__TEXTAUSZUG__:
+ + +
Was macht nun den folgenden Variationensatz so einmalig? Einige der meines Erachtens entscheidenden Elemente seien erwähnt, wie schon gesagt, ohne auch nur annähernd das Wunder in Worte fesseln zu wollen.
Schon dem Thema ist ein wunderbares Schwingen immanent, auf das sich der Interpret absichtslos einlassen muss und das sich dann als beflügelnde und beglückende Konstante durch den fast 20-minütigen Satz zieht. Diese Absichtslosigkeit (ausgedrückt in der Vortragsbezeichnung „molto semplice“) ist meiner Ansicht nach überhaupt das schwierigste interpretatorische Problem, da es sich in keinster Weise erzwingen lässt. Gleich einer Meditation kommt man dem beglückendsten Ergebnis umso näher, je mehr man sich von allem löst: von den Ansprüchen an expressives Spiel, von „Gefallenwollen“ oder „Rüberkommen“ im Konzert, von aller Ich-Bezogenheit. Wenn man dies beim Üben immer wieder versucht, kommt man – wenn es gelingt – in eine Art Trance-Zustand, bei dem die Musik nur noch durch einen hindurchfließt, ohne dass man sie in irgendeiner Weise „verbiegt“. Ein Grund wohl, warum die ganz großen Interpretationen dieses Adagios häufig durch ältere Pianisten erfolgt sind, die durch ihre Erfahrung imstande waren, diese ungeheure Ruhe auch auf der Bühne zu verwirklichen.
Das erste Motiv ist Keimzelle des gesamten Satzes. Das Schwingen intensiviert sich in den folgenden Variationen, es scheint, dass Beethoven versucht, immer zwanghafter dem Geheimnis des Arietta-Themas auf die Spur zu kommen (vgl. die sehr schöne Deutung in Milan Kunderas „Das Buch vom Lachen und Vergessen“). Die rhythmischen Einheiten des Schwingens werden von Variation zu Variation immer dichter. Schließlich entlädt sich die gestiegene Spannung in einer irrwitzigen „rhythmischen Extase“; die Variation, die Strawinsky – meiner Ansicht nach zu Unrecht, obwohl der Vergleich sich so aufdrängt – die „Boogie-Woogie-Variation“ genannt hat. Warum ist der Beethoven’sche Wahnsinn dieser Stelle nicht mit Boogie-Woogie vergleichbar? Weil Boogie-Woogie eine gelöste, ausgelassen fröhliche Tanzmusik ist, Beethovens Variation in dem zugegebenermaßen vergleichbaren Rhythmus (und das Anfang des 19. Jahrhunderts!) hingegen ist der Gipfelpunkt der Verzweiflung, dass sich die so einfache Arietta, die nicht von dieser Welt ist, nicht fassen lässt, dass sich die Zeit nicht im Glück des Anfangs anhalten lässt, sondern – auch im seligen Schwingen der Anfangsvariationen – unfassbar bleibt. In dieser berühmten dritten Variation scheint es, als würde eine Schallmauer durchbrochen, und unvermittelt sind wir in eine Welt katapultiert worden, die sicher nicht mehr die unsere, irdische ist. Vergleichbares hat es vorher in der Musikgeschichte wohl nie gegeben, und auch nach Beethoven gibt es nur in seltensten Ausnahmefällen Musik von solch visionärer Kraft, wie etwa in besonderen Momenten bei Mahler.
+ + +
__EXTRAHIERTE ZEILEN__:
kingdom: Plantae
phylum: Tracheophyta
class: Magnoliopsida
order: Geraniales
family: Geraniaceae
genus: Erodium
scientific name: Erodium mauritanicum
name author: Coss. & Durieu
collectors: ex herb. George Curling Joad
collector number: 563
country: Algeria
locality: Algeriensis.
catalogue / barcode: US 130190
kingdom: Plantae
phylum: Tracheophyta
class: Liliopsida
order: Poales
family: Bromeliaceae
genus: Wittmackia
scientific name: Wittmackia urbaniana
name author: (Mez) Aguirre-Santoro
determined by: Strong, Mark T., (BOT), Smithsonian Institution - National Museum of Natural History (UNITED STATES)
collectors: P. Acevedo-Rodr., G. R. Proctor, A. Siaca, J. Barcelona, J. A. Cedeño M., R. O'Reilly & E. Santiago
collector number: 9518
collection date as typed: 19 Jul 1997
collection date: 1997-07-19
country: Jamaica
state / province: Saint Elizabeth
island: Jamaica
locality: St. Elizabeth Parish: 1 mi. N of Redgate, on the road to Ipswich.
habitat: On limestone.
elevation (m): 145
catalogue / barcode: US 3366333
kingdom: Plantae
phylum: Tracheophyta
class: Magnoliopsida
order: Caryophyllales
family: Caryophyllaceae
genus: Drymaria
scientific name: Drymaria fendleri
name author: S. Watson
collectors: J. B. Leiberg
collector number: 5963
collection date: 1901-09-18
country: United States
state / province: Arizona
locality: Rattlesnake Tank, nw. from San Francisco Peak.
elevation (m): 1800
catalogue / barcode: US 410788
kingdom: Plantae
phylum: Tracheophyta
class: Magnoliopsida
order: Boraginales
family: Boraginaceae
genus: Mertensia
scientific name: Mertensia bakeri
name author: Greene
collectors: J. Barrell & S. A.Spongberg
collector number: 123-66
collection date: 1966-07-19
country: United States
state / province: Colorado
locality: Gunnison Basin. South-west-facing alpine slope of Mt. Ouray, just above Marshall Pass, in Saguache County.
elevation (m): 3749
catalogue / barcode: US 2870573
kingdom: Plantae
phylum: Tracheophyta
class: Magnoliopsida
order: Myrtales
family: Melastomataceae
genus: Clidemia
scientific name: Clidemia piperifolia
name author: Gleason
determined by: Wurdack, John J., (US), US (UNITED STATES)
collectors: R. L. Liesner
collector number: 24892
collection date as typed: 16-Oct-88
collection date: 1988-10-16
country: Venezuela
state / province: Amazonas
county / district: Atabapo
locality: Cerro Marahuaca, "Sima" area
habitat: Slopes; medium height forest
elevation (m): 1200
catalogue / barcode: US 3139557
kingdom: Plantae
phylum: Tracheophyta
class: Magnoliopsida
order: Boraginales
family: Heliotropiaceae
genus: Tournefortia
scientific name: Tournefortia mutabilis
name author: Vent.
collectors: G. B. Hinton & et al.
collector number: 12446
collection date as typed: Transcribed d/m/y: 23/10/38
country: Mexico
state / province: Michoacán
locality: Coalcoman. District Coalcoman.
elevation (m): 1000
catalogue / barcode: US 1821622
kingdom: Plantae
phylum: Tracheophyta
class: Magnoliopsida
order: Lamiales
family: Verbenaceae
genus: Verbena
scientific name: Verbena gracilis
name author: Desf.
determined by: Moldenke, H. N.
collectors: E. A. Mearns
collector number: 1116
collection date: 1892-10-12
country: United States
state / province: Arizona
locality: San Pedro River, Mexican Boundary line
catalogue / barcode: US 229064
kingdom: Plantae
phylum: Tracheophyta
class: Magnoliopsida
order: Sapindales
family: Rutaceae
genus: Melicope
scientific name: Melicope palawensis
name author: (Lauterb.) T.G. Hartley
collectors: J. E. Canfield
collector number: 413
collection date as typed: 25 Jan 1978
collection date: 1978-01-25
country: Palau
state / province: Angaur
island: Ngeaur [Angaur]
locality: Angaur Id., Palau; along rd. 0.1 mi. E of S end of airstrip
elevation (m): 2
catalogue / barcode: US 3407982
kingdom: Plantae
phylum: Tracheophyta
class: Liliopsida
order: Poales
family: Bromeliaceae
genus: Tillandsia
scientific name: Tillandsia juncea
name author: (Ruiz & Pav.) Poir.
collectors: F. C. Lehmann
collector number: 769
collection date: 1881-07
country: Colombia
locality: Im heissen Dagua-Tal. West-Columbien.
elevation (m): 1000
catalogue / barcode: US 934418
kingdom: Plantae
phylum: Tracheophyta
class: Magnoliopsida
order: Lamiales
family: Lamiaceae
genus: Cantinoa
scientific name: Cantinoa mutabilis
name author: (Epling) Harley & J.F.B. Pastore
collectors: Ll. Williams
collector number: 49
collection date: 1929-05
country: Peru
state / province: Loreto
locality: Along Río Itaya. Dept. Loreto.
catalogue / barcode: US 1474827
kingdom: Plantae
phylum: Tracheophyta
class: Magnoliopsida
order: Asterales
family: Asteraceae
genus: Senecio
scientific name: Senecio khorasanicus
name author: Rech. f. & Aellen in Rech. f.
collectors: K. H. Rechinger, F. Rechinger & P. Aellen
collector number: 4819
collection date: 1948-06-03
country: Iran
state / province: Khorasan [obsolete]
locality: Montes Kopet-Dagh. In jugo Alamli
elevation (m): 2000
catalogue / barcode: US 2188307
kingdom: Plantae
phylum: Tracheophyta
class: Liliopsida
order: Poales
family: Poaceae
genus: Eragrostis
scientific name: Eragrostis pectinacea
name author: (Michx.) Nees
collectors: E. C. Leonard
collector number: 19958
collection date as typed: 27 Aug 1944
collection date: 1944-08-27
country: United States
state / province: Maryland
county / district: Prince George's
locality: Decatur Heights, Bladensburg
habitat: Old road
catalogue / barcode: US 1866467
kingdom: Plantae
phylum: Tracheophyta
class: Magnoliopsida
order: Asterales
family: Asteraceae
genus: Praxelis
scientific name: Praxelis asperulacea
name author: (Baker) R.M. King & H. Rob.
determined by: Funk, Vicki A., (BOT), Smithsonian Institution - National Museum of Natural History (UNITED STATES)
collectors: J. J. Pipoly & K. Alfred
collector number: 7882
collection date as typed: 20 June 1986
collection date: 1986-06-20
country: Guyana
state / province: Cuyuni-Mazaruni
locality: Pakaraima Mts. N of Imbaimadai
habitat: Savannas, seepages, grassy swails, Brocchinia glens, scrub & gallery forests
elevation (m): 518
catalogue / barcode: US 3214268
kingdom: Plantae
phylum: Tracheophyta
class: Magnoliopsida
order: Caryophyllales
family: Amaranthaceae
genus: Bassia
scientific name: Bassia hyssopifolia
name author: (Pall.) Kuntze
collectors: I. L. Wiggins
+ + +
__AUFGABENSTELLUNG__:
Erklären Sie bitte in ein bis drei Sätzen, warum der Textauszug die von Strawinsky geprägte Bezeichnung „Boogie-Woogie-Variation“ für unzutreffend hält. Die Zeilen stammen aus einer anderen Quelle.

__RICHTIGE LÖSUNG__:
Boogie-Woogie ist eine gelöste, ausgelassen fröhliche Tanzmusik. Beethovens Variation dagegen ist trotz des vergleichbaren Rhythmus der Gipfelpunkt der Verzweiflung darüber, dass sich die einfache Arietta nicht fassen und die Zeit sich nicht im Glück des Anfangs anhalten lässt.